**Arbeitsauftrag a**
Geben Sie aus dem Seitenauszug alles von „Um dies zu gewährleisten, muss“ bis einschließlich „die Folge sein.“ wortgetreu wieder.

**Seitenauszug**
================

Sensorik macht Luftfrachtbereiche sicher
Dieses Datum haben die meisten Unternehmen in Deutschland wohl doch lange unterschätzt: Wer seine Waren als Luftfracht verschicken will, hat seit dem 29. April 2013 nur noch zwei M...
Dieses Datum haben die meisten Unternehmen in Deutschland wohl doch lange unterschätzt: Wer seine Waren als Luftfracht verschicken will, hat seit dem 29. April 2013 nur noch zwei Möglichkeiten, dies zu tun - denn ab dem Zeitpunkt, an dem eine Sendung als Luftfracht identifiziert ist, muss sie absolut sicher gegen unbefugte Zugriffe gemacht werden.
Um dies zu gewährleisten, muss der Hersteller von Produkten entweder vom Braunschweiger Luftfahrtbundesamt (LBA) als „behördlich anerkannter bekannter Versender" zertifiziert sein und diese Ware darf auf dem Weg ins Flugzeug nur noch durch die Hände von Firmen gehen, die ihrerseits den Status von „reglementierten Beauftragten" haben. Oder die Luftfrachtsendung muss von einem dafür geeigneten externen Dienstleister gesondert geprüft, geröntgt und freigegeben werden, bevor sie in das Flugzeug verladen wird. Dadurch entsteht für den Versender allerdings neben erhöhten Frachtkosten das Risiko von Lieferverzögerungen. Wartezeiten von mehreren Tagen könnten die Folge sein.

================

**Einträge zur Bearbeitung**
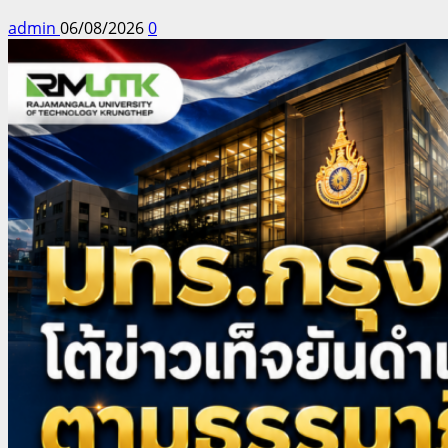
admin
06/08/2026
0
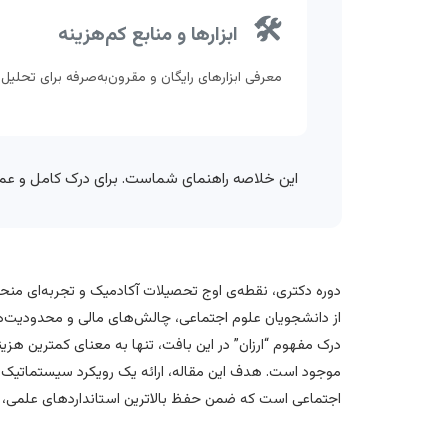
🛠️
ابزارها و منابع کم‌هزینه
معرفی ابزارهای رایگان و مقرون‌به‌صرفه برای تحلیل
این خلاصه‌ راهنمای شماست. برای درک کامل و عم
دوره دکتری، نقطه‌ی اوج تحصیلات آکادمیک و تجربه‌ای من
از دانشجویان علوم اجتماعی، چالش‌های مالی و محدودیت‌های 
درک مفهوم “ارزان” در این بافت، تنها به معنای کمترین هز
موجود است. هدف این مقاله، ارائه یک رویکرد سیستماتیک و
اجتماعی است که ضمن حفظ بالاترین استانداردهای علمی، ب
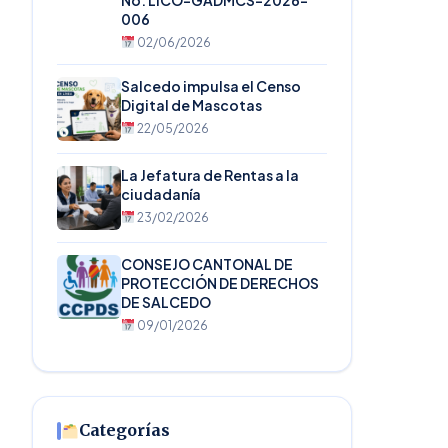
No. LICO-GADMCS-2026-
006
02/06/2026
Salcedo impulsa el Censo
Digital de Mascotas
22/05/2026
La Jefatura de Rentas a la
ciudadanía
23/02/2026
CONSEJO CANTONAL DE
PROTECCIÓN DE DERECHOS
DE SALCEDO
09/01/2026
Categorías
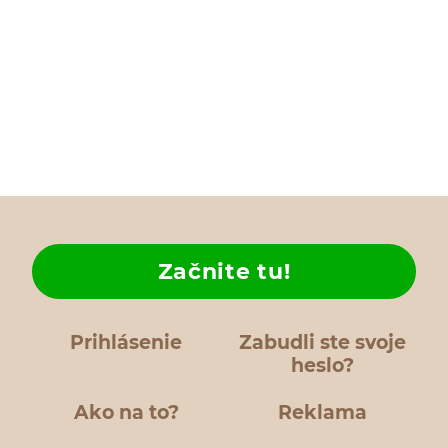
Začnite tu!
Prihlásenie
Zabudli ste svoje
heslo?
Ako na to?
Reklama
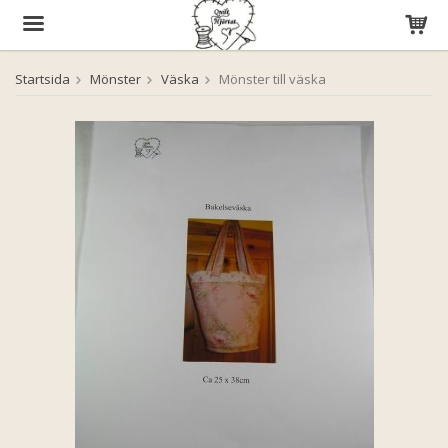
Startsida
Mönster
Väska
Mönster till väska
Produkten har blivit tillagd i varukorgen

================

**Arbeitsauftrag b**
Bearbeiten Sie in den Einträgen alles von der Zeile mit „Začnite tu!“ bis einschließlich zum Ende der Einträge, indem Sie „Mönster“ durch „Mall“ ersetzen und alles Übrige unverändert lassen. Geben Sie nur diese Zeilen aus und lassen Sie die Bilder dabei weg.

**Antwort a**
Um dies zu gewährleisten, muss der Hersteller von Produkten entweder vom Braunschweiger Luftfahrtbundesamt (LBA) als „behördlich anerkannter bekannter Versender" zertifiziert sein und diese Ware darf auf dem Weg ins Flugzeug nur noch durch die Hände von Firmen gehen, die ihrerseits den Status von „reglementierten Beauftragten" haben. Oder die Luftfrachtsendung muss von einem dafür geeigneten externen Dienstleister gesondert geprüft, geröntgt und freigegeben werden, bevor sie in das Flugzeug verladen wird. Dadurch entsteht für den Versender allerdings neben erhöhten Frachtkosten das Risiko von Lieferverzögerungen. Wartezeiten von mehreren Tagen könnten die Folge sein.

**Antwort b**
Začnite tu!
Prihlásenie
Zabudli ste svoje
heslo?
Ako na to?
Reklama
Startsida
Mall
Väska
Mall till väska
Produkten har blivit tillagd i varukorgen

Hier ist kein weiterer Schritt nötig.